Republicans can win: It might not be a wave election after all

By on May 23, 2018

Nancy Pelosi (Gage Skidmore/flickr)

Back in December it seemed like Republicans were going to get walloped this year. But as of now, are they even set to lose the House at all?

The metrics were all piling up to favor the Democrats. Republican retirements were skyrocketing, in fact retirements of Republicans not running for higher office were approaching the levels seen in previous wave years like 1994 and 2010.

The Generic Ballot was also heavily favoring Democrats in wave proportions. But it turns out retirements have slowed, and the generic ballot is actually moving the other way. Long gone are the double digit leads we saw last year. Republicans are returning home.

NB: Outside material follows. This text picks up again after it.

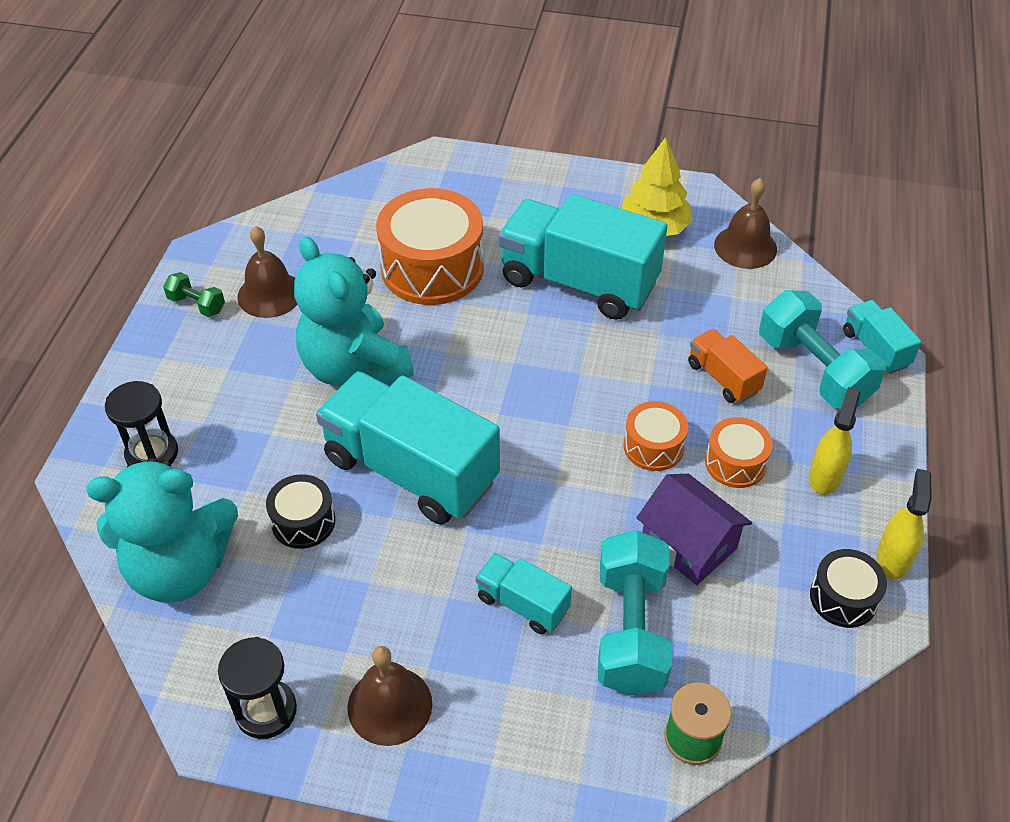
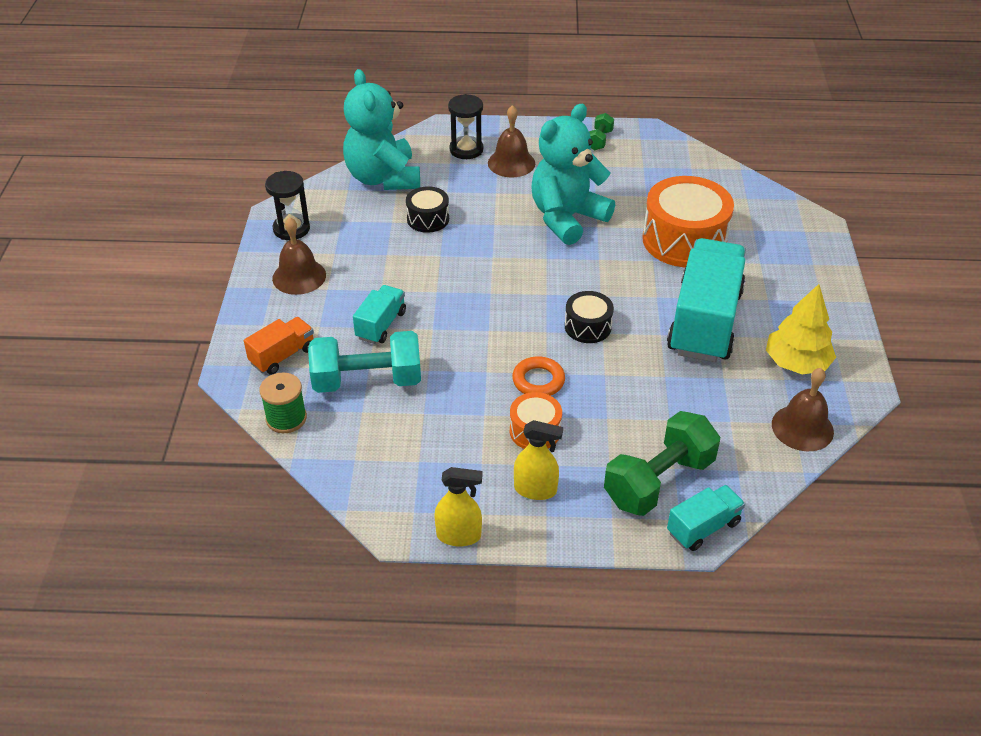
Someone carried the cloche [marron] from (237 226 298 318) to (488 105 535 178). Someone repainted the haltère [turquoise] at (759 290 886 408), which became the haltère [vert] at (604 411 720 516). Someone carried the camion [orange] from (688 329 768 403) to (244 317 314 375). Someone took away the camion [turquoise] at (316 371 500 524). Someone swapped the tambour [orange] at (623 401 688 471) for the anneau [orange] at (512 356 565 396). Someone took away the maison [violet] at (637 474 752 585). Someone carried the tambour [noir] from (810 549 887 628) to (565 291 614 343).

Here’s are the key figures of the two-party vote (ignoring third parties and independents, since they have high variance):

Year Republicans Democrats Lead
2016 Actual 50.6 49.4 R+1.2
2018 Generic 47.6 52.4 D+4.8

There you have it, what we’re seeing right now is a bare 6 point swing from the Republicans to the Democrats from 2016 to 2018. That’s far, far from a wave, and nowhere near what the Democrats need to take the House back this year, let alone the Senate.

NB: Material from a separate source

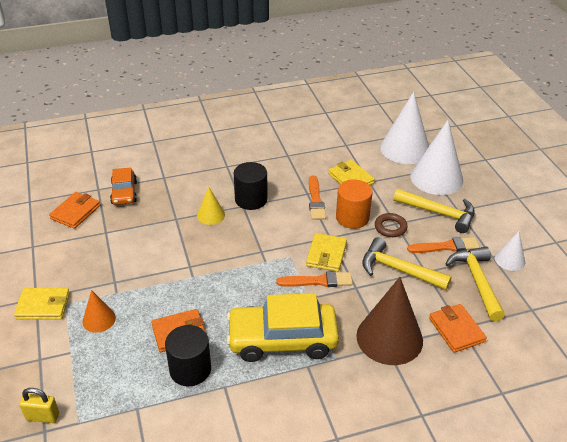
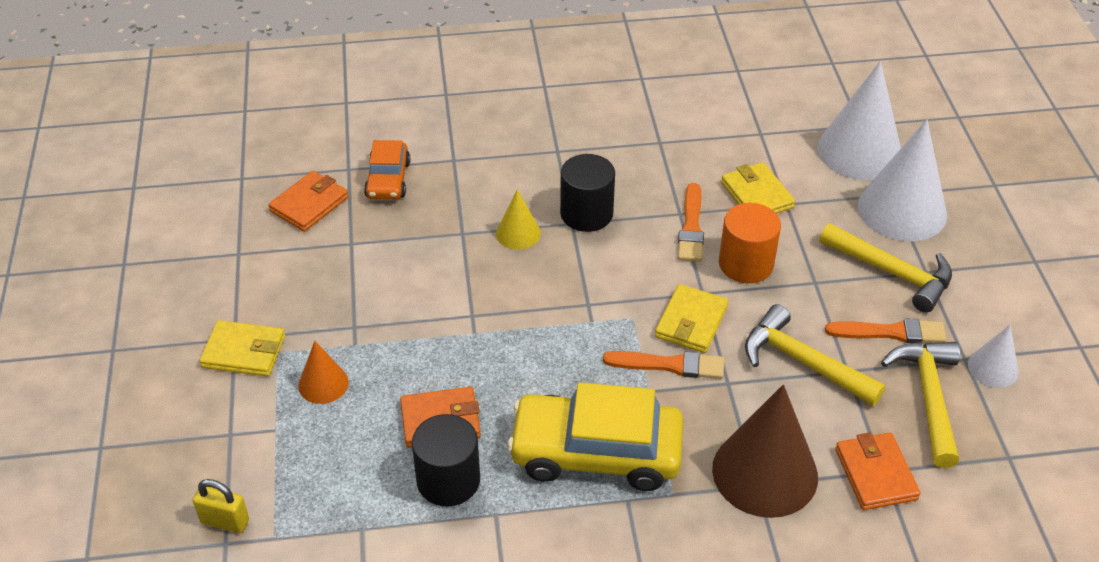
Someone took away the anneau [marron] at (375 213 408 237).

If you plug -6 into the House Swingometer, Democrats only get seven seats: CA-10, CA-49, MN-02, NE-02, NY-22, TX-23, and VA-10. That gets them to 201 seats to the Republicans’ 234.

Granted, the open seats are still a factor. Democrats are going to win some coin flips they otherwise would not in races like that. But they’ve started deep in a hole. The 2014 and 2016 elections gave Democrats their worst results since the 1946 post-war, post-Depression wipeout.

Democrats need a big win if they want to return the gavel to Nancy Pelosi. As of now, it doesn’t look like they’re going to do that. They have a bit over five months to turn that around, or if you prefer, Republicans have five months to fritter that away.

Did Paul Ryan quit too soon? Or has Paul Ryan helped the party out by quitting?